With a rumoured sale of its local radio services, UTV is the standout here, launching four new services, three speech and one music.

Bauer is offering five music services, four of which already exist, and two of which are already available nationally. Only Magic Mellow is completely new.

Jazz aficionados will be pleased to see the return, nationally of Jazz FM. They previously had a slot on D1, but currently can only be heard in London on DAB.

Three of the four special interest stations are currently broadcasting locally, meaning that this bid would bring them national broadcast coverage. British Muslim Radio is the new service.

Sound Digital claims that it will reach 73% of households and 63% of major roads (increasing to 75% and 65% if international agreements are met), with a network of 45 transmitters.
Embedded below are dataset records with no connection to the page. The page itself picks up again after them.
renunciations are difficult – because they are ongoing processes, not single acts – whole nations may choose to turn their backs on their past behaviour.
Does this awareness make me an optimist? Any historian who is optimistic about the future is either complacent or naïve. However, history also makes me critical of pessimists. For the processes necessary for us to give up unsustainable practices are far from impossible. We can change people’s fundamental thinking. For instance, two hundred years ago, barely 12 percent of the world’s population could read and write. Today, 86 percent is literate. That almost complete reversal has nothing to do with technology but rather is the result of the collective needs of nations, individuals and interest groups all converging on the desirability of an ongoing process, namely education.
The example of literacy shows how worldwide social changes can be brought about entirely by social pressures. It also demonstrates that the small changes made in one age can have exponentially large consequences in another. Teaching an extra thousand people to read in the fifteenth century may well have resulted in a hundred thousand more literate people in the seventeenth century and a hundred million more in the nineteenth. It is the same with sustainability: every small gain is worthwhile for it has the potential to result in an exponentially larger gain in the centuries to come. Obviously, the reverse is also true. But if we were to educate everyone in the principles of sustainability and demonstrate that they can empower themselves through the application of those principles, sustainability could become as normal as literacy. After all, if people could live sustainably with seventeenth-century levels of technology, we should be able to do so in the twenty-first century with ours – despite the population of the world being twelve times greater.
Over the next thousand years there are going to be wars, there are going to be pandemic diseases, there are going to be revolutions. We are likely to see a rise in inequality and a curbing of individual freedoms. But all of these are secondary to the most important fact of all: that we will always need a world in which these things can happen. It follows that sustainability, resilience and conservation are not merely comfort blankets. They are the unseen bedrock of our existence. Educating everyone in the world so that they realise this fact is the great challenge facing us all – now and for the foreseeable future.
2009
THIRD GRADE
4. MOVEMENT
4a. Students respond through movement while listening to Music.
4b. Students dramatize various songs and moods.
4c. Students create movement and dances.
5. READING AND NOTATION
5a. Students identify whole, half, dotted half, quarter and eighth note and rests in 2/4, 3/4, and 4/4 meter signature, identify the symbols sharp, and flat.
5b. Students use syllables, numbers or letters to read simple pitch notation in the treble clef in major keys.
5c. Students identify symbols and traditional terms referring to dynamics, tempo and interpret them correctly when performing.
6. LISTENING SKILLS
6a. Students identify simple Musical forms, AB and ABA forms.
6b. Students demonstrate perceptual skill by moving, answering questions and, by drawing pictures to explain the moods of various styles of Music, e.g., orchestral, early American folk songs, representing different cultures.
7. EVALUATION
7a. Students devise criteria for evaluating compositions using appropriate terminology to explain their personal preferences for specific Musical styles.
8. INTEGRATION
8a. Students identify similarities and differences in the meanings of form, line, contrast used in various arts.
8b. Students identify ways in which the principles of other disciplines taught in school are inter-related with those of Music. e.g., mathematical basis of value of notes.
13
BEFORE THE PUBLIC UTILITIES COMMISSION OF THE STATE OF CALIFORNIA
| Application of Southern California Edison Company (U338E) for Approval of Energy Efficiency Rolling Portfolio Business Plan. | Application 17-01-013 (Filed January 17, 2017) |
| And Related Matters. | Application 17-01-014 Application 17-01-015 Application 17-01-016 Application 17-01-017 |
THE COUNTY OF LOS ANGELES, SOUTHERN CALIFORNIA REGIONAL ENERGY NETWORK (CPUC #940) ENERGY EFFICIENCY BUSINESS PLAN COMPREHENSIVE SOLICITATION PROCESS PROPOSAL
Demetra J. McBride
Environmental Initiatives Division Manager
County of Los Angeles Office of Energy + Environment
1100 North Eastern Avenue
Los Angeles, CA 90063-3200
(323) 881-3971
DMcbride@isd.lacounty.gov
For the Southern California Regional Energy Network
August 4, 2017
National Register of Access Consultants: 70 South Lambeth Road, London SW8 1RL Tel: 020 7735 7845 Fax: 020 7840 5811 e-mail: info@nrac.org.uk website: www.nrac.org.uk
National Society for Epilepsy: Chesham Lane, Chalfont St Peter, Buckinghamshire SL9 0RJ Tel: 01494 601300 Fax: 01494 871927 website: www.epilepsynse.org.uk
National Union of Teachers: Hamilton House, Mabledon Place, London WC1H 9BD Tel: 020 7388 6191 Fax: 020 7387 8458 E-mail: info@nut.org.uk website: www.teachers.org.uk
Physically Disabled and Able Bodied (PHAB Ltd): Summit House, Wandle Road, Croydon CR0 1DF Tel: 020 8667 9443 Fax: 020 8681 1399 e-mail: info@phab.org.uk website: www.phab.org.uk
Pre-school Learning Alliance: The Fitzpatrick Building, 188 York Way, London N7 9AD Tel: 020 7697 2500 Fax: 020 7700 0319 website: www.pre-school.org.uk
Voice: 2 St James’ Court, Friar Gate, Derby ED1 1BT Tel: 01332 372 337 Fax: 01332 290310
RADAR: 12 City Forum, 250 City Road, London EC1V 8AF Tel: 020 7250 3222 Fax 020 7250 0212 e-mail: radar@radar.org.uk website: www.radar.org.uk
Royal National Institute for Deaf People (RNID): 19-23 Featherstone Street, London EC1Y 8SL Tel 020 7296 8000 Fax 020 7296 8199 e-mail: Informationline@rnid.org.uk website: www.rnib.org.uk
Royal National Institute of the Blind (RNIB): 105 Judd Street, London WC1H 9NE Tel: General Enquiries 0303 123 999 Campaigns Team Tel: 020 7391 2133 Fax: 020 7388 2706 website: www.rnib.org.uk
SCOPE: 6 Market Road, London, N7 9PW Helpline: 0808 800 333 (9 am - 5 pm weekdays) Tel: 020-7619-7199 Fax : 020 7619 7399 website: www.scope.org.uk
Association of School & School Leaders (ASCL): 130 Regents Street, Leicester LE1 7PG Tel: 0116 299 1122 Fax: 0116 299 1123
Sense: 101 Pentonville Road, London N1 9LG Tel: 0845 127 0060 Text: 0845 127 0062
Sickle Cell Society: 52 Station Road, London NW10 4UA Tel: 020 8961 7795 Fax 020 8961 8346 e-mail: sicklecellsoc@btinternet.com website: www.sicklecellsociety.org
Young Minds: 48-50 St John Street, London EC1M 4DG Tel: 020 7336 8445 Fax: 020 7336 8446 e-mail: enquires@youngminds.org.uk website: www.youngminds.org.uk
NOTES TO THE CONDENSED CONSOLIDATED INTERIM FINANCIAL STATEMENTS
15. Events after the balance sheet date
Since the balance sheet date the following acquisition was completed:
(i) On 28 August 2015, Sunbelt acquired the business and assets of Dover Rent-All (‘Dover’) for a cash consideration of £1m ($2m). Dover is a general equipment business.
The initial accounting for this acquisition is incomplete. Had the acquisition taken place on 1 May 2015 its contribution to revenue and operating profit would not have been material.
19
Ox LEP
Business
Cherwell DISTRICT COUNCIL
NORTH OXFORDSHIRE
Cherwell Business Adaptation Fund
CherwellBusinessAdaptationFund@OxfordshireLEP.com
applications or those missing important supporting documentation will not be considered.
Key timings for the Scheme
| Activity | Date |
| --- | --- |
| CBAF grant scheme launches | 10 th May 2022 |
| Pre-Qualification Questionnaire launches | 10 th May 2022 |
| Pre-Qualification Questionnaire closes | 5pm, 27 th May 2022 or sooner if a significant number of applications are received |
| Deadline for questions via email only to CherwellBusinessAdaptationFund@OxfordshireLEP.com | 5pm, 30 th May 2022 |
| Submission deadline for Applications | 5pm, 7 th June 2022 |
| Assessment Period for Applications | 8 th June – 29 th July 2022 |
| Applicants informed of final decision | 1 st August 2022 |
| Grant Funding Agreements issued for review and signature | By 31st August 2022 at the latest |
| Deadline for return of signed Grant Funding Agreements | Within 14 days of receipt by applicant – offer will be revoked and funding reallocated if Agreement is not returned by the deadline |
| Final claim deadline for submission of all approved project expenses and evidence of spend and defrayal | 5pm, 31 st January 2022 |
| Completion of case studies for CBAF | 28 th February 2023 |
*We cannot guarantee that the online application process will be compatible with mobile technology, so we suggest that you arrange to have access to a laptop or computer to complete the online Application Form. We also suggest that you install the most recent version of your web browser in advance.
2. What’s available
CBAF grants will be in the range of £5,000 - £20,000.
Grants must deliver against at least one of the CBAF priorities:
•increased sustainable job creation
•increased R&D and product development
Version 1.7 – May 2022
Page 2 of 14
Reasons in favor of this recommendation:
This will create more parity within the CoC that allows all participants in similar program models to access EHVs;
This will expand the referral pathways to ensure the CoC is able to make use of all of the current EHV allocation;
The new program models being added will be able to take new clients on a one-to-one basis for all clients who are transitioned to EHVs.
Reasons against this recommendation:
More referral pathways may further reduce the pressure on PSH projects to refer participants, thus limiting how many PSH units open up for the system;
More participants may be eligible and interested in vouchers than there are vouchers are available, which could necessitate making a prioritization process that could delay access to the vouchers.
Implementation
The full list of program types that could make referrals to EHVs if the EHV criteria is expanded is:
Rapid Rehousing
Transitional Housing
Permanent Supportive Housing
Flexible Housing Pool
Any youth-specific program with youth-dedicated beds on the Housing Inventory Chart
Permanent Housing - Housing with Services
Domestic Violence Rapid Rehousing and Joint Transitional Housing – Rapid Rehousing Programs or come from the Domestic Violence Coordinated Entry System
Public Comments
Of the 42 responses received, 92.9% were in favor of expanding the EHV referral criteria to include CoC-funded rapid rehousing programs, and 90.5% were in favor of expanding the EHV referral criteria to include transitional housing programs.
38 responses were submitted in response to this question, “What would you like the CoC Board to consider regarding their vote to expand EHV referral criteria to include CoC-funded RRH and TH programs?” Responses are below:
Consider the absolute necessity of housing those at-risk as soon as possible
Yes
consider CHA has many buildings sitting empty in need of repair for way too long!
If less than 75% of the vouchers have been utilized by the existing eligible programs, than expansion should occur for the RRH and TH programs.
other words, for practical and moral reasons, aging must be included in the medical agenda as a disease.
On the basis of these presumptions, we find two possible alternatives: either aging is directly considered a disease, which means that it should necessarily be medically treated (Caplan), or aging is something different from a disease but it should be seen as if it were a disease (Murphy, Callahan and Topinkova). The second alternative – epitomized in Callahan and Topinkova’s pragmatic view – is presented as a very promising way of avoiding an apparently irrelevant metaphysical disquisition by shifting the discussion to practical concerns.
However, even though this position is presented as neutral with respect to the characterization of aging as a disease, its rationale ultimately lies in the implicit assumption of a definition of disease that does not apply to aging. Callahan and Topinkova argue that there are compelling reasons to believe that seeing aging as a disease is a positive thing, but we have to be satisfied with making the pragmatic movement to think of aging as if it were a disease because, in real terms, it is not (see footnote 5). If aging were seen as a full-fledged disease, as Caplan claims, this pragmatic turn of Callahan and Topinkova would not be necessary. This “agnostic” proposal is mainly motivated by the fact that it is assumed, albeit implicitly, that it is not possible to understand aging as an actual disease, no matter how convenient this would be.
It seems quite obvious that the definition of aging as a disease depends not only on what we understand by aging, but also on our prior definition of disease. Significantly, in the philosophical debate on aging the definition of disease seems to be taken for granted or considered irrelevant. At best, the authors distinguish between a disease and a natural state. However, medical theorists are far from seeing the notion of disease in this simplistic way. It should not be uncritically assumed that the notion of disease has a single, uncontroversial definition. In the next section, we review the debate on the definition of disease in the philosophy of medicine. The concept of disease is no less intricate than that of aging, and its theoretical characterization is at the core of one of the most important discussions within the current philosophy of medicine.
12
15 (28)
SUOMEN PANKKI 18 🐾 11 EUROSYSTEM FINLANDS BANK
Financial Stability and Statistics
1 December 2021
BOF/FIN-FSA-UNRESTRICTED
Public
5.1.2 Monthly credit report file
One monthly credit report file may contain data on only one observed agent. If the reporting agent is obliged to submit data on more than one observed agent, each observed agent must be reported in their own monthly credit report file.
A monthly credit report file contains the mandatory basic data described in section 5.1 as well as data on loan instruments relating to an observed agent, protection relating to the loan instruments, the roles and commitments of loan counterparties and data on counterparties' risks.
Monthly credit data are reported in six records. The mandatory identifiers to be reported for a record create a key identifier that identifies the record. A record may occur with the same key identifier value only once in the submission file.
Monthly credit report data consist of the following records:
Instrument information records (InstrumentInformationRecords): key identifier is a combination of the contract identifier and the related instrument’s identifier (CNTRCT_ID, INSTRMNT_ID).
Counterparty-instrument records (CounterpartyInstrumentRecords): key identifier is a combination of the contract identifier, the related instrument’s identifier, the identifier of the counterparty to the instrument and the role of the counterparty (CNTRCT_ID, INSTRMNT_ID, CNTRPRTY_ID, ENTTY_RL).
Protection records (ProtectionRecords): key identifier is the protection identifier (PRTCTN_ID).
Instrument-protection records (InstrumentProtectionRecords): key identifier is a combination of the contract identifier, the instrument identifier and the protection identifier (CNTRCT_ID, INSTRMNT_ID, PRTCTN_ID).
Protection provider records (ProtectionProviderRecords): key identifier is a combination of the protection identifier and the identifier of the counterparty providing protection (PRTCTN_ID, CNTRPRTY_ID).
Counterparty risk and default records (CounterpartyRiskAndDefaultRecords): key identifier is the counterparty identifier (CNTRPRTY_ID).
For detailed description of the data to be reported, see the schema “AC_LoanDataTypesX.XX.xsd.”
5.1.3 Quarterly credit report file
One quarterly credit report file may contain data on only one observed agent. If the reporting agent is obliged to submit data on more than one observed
Here are some initial thoughts on the Sound Digital bid:

  • The assumed big story here is that Virgin Radio is coming back as part of a UTV licence deal with Virgin Group. But I’m a little confused about how that fits in since it promises to once again be a rock and pop station. As regular readers will know, I worked for a long time at the original Virgin Radio, but I was very supportive of the rebranding of the service when SMG sold it to The Times of India in 2008. What seems strange to me in 2015 is that Bauer would be happy with a consortium that seems to be directly targeting its own 2013 acquisition, Absolute Radio. Media Guardian even illustrated their report of the D2 story with a picture of Christian O’Connell from back in the Virgin Radio days. The station will of course live and die on how it’s programmed and resourced of course. But Bauer had essentially taken “ownership” of rock in this country with the Absolute branded stations including Absolute Radio and Absolute Classic Rock, as well as Planet Rock and Kerrang!
  • I actually think the bigger story is the significantly increased amount of speech that is being promised by Sound Digital. We’re seeing the return of Talk Radio (as “talkRADIO”), alongside a sister station for Talksport and a new business service. The UK is underserved with speech radio, and it’ll be interesting to see how Talk Radio takes on LBC (and Five Live). Their business service is also interesting, although I find that to be a harder one to justify. And it’ll be interesting to hear how they plan to programme Talksport 2 – whether that means buying more sports rights, or broadening away from mostly football. But UTV is definitely delivering the most creative offering in this bid.
  • Bauer seems to be moving across Absolute 80s and Planet Rock from D1. Does that mean that it will be able to bring some of its other stations over on Digital One back up to stereo with the increased bandwidth? Or can we expect new services to launch on Digital One too?
  • It’s worth noting that coverage of D2 will not be as great as D1 (upwards of 90% coverage), therefore some current listeners to Absolute 80s and Planet Rock are likely to lose coverage.
  • On the other hand 15 services (including one DAB+ service) is also a lot for a single multiplex, even taking account for at least three predominantly speech services. Again, lovers of stereo might be a bit disappointed.
  • Arqiva has a 40% shareholding in this consortium (the largest shareholding), and it’s also the owner of Digital One and the majority of local DAB multiplexes. As such, were it to win, Arqiva would have a hand in most of UK DAB radio.
  • Sound Digital is offering a single, as yet un-named DAB+ service with no hint as to what kind of format it might be. That’s perhaps a little disappointing since it’s not going to easily kick start a DAB+ revolution. But obviously it depends what the service is.
  • I’m somewhat surprised that Sound Digital seems to be offering significantly less coverage with slightly more transmitters than Listen2Digital. A detailed look at the non-confidential parts of their bids may be in order to see why this is when Ofcom publishes them next week.
  • In many respects, this is the “safe” bid – the existing, almost sole, transmission provider allied with two of the top three biggest UK radio groups building on solid brands for most of its services. However it doesn’t obviously bring many exciting new services to the market – with the notable exception of what UTV is offering.

Further reading:
Sound Digital website

My first take on the Listen2Digital bid can be read here.

D2 Bid: Listen2Digital


Earlier in the week I put a bit of context into the background surrounding the advertising of a second national commercial multiplex. I plan to go through in a bit of detail what each of the bidders is proposing. As ever, these are my own views and don’t represent those of any employer, past or present.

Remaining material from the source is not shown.